While trying to explain to our six-year-old daughter how much technology had changed, my husband pointed to our brand-new desktop computer and told her that when he was in college, a computer with the same amount of power would have been the size of a house. Wide-eyed, our daughter asked, "Wow! How big was the mouse?"

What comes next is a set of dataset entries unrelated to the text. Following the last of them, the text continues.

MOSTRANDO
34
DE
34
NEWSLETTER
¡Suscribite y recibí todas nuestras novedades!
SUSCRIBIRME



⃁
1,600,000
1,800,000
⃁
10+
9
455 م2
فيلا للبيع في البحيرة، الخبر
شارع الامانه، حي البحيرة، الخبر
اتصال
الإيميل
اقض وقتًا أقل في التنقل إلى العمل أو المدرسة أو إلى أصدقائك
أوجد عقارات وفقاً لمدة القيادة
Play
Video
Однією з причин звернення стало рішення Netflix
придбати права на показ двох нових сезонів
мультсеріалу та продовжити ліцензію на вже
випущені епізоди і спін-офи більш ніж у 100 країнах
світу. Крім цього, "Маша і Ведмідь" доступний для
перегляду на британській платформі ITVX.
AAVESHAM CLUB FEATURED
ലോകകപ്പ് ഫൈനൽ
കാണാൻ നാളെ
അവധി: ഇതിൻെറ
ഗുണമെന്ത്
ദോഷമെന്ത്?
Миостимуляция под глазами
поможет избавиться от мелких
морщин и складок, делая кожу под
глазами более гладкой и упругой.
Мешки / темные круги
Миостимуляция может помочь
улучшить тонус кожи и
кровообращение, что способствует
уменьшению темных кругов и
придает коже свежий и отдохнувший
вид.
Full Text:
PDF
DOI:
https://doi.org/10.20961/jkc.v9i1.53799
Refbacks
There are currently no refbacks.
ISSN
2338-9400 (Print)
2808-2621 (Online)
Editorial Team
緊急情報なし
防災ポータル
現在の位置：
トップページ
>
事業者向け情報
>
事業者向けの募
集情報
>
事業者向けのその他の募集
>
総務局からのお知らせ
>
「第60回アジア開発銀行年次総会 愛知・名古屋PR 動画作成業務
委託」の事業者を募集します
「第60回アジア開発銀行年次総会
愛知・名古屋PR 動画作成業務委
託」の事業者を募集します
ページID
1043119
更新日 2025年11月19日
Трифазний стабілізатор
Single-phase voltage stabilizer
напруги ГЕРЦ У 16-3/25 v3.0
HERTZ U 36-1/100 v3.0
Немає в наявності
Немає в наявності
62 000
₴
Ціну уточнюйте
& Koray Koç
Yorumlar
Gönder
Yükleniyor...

WWJD — What Would Jesus Drive?

In Psalm 83, the Almighty clearly owns a Pontiac and a Geo. The passage urges the Lord to "pursue your enemies with your Tempest and terrify them with your Storm."
Perhaps God favors Dodge pickup trucks, because Moses' followers are warned not to go up a mountain "until the Ram's horn sounds a long blast."
Some scholars insist that Jesus drove a Honda but didn't like to talk about it. As proof, they cite a verse in St. John's gospel where Christ tells the crowd, "For I did not speak of my own Accord..."
Meanwhile, Moses rode an old British motorcycle, as evidenced by a Bible passage declaring that "the roar of Moses' Triumph is heard in the hills."
Joshua drove a sports car with a hole in its muffler, "Joshua's Triumph was heard throughout the land."
And, following the Master's lead, the Apostles car-pooled in a Honda: "The Apostles were in one Accord."

The Turkey Dilemma

A poultry farmer was experimenting to breed turkeys with more legs for greater profits. Finally, he succeeded. While narrating the results to his friends, he told them, "The turkey I bred had six legs!" His friends, who had got quite excited, eagerly asked, "What about the taste?" The farmer said with a long-drawn face, "I have no idea. Can't catch it."

25 Church Signs

1.            Give God what's RIGHT — not what's LEFT.
2.            Man's way leads to hopeless end; God's way leads to endless hope.
3.            A lot of kneeling will keep you in good standing.
4.            He who kneels before God can stand before anyone.
5.            In the sentence of life, the devil may be a comma, but never let him be the period.
6.            Don't put a question mark where God puts a period.
7.            Are you wrinkled with burden? Come to the church for a faith-lift.
8.            When praying, don't give God instructions — just report for duty.
9.            Don't wait for six strong men to take you to the church.
10.         We don't change God's message; His message changes us.
11.         All churches should be prayer-conditioned.
12.         When God ordains, He sustains.
13.         WARNING: Exposure to the Son may prevent burning.
14.         Plan ahead — it wasn't raining when Noah built the ark.
15.         Most people want to serve God, but only in an advisory position.
16.         Suffering from truth decay? Brush up with your Bible on a daily basis.
17.         Exercise daily! Walk with the Lord.
18.         Never give the devil a ride — he will always want to drive.
19.         Nothing else ruins the truth like stretching it.
20.         Compassion is difficult to give away because it keeps coming back.
21.         He who angers you controls you.
22.         Worry is the darkroom in which negatives can develop.
23.         Give Satan an inch, and he'll be a ruler.
24.         Be ye fishers of men — you catch them, and God will clean them.
25.         God does not call the qualified; he qualifies the called.

The Secret

Jill complained to Nina, "Rosey told me that you told her the secret I told you not to tell her."  "Well," replied Nina in a hurt tone, "I told her not to tell you I told her."  "Oh dear!" sighed Jill. "Well, don't tell her I told you that she told me."

Today’s Thought

My favorite exercise is a cross between a lunge and a crunch. I call it lunch.